Der nächste Schüler erhielt also von seinen Mitschülern die Aufgabe, weiße und schwarze Tasten zu verwenden. Als Nichtpianist spielte er mit den Zeigefingern der beiden Hände jeweils eine weiße und eine in der Nähe liegende schwarze Taste (oder umgekehrt), worauf er eine kleine Pause benötigte, um die Finger umzusetzen. Es erklangen somit überwiegend halbtönige Bildungen. Die Zuhörer waren auch mit diesem Ergebnis nicht zufrieden. Sie beschrieben die Zweierbindungen als prägnante musikalische Gestalt: »Das klingt ja fast so wie ein Thema!« Da die Klasse jedoch im Hörbeispiel keine wiederkehrenden Motive vernommen hatte, verlangte sie, dass im nächsten Versuch schwarze und weiße Tasten nicht im Halbtonabstand, sondern möglichst gleichmäßig über die Klaviatur verteilt gespielt werden sollten: »Das muss alles viel zufälliger klingen!«

Nach einigen Versuchen schaffte es der Nächste tatsächlich, die Töne unregelmäßig über den ganzen Tonraum zu verteilen.

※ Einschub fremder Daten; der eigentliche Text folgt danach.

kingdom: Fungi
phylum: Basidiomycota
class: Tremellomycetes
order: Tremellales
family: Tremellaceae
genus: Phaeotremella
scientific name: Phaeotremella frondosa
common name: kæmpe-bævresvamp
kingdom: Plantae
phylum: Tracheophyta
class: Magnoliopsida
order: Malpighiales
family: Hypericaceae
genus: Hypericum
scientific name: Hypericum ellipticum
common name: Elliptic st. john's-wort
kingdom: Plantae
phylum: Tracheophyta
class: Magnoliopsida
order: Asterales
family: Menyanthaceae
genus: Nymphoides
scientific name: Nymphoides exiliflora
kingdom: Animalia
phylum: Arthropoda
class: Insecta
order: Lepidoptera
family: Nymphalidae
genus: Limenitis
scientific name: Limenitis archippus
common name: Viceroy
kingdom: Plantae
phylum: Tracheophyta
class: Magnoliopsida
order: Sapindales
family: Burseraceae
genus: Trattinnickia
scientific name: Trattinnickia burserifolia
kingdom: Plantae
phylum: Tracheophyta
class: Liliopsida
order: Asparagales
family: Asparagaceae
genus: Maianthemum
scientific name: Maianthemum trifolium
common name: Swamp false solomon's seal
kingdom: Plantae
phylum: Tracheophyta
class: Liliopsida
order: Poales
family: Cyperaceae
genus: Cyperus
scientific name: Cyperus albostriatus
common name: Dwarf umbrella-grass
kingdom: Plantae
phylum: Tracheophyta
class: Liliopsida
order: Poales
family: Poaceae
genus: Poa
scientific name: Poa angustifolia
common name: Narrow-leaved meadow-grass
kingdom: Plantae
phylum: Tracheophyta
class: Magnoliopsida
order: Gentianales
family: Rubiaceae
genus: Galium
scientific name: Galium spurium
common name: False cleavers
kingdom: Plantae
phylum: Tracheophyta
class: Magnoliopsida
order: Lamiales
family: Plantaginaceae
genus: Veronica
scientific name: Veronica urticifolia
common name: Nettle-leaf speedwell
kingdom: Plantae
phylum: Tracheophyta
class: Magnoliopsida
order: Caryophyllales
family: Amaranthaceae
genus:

Wieder kritisierten die Hörer: »Das sind ja lauter Viertelnoten! Im Stück war das viel unregelmäßiger.« Schließlich gelang es einem Schüler, entsprechende Tonhöhenfolgen so überzeugend mit unregelmäßigen Tondauern zu kombinieren, dass die Mitschüler Ähnlichkeit mit dem Original konstatierten. Allerdings meinte ein Schüler, die Komposition habe sich noch interessanter angehört. Ihm war nämlich aufgefallen, dass dort neben extrem leisen auch sehr laute Töne erklungen waren, sein Mitschüler jedoch immer in etwa gleich laut gespielt hatte. Prompt kam der Vorschlag, einen erneuten Versuch zu unternehmen, bei dem unterschiedliche dynamische Werte verwendet werden sollten. Mehrere Schüler probierten dies; einige gelangten zu recht eindrucksvollen Ergebnissen.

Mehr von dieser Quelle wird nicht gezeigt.